Beijing names new culture chief to drive soft-power push
Beijing promotes senior propaganda official to head up ministry as the country seeks to present itself abroad as a modern major nation

Beijing appointed a senior propaganda official as its culture minister yesterday, making him one of the spearheads of the government's drive to project China's soft power abroad.
The national legislature approved the appointment of 59-year-old Luo Shugang, the top deputy chief of the Communist Party's Publicity Department, as it concluded a bi-monthly session.
Luo has written extensively in party publications on reform of the culture sector, proposing the area be further opened up and its overseas links expanded to burnish China's soft power. Introducing the nation to the world as a modern major country has been part of President Xi Jinping's much-touted "China Dream". But Luo's official biography is brief compared with those of other ministers.
A Hebei native, Luo started work in 1971 and joined the party in 1981. He has a postgraduate degree in Communist Party theory and party building from the Central Party School.

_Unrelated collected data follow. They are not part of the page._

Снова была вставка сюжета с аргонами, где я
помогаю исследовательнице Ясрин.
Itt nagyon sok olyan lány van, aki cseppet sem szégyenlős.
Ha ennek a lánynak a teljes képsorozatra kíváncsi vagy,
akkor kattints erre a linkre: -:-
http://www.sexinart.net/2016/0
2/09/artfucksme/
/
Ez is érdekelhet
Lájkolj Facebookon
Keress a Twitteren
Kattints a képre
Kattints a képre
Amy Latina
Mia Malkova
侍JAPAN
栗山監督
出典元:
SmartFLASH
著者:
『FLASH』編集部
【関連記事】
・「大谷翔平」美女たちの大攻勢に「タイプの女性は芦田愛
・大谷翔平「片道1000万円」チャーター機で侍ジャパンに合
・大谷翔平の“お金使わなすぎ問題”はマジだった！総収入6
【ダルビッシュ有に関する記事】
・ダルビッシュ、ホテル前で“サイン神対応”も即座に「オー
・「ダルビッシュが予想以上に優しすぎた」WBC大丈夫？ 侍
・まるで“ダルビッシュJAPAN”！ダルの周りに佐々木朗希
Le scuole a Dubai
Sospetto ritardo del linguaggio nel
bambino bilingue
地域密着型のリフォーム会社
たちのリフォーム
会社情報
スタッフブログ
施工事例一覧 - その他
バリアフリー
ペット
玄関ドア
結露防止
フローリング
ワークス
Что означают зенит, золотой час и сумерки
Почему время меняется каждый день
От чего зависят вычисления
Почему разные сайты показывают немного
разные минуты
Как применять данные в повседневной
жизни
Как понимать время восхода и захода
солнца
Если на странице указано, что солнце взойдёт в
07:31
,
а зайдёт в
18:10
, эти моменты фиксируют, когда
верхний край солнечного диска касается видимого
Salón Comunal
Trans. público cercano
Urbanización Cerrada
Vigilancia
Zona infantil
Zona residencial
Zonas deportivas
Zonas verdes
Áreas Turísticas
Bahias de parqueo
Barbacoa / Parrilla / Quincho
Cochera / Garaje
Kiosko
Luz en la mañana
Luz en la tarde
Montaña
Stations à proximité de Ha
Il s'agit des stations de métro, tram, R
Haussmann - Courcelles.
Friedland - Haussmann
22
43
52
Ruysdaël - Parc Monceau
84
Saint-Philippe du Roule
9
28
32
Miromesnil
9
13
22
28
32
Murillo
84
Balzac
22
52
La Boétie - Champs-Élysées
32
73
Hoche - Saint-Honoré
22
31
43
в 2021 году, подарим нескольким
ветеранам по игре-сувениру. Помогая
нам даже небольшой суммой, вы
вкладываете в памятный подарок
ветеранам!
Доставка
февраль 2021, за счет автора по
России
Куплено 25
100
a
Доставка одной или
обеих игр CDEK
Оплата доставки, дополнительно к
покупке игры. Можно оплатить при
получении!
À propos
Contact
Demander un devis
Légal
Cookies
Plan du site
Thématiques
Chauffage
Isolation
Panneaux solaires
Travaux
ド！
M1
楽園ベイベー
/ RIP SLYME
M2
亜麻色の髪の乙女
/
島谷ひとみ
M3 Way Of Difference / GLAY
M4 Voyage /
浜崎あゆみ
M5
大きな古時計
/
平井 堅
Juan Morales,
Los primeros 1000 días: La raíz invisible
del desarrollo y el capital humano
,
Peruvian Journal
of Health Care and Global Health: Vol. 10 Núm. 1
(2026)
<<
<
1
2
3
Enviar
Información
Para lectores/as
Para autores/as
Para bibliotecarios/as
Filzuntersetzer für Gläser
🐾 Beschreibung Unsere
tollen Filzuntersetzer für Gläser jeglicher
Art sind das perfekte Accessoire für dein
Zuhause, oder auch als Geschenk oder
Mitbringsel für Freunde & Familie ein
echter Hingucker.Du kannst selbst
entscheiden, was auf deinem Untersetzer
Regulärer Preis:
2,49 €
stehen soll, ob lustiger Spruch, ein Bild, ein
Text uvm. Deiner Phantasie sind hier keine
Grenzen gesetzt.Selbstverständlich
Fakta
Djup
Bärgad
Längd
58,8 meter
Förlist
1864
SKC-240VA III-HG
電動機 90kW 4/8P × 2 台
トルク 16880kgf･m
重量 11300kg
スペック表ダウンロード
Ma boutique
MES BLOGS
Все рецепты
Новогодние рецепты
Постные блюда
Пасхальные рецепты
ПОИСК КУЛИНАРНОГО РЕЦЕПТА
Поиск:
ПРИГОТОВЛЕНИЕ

His official public biography does not say when he joined the department. But some state-run online news outlets said Luo was an editor of the party's flagship journal Qiushi before joining the department, and going on to be one of its deputy chiefs in April, 2000. He became the department's executive deputy chief in 2008, and doubled as general office director for the party's Central Commission for Guiding Cultural and Ethical Progress.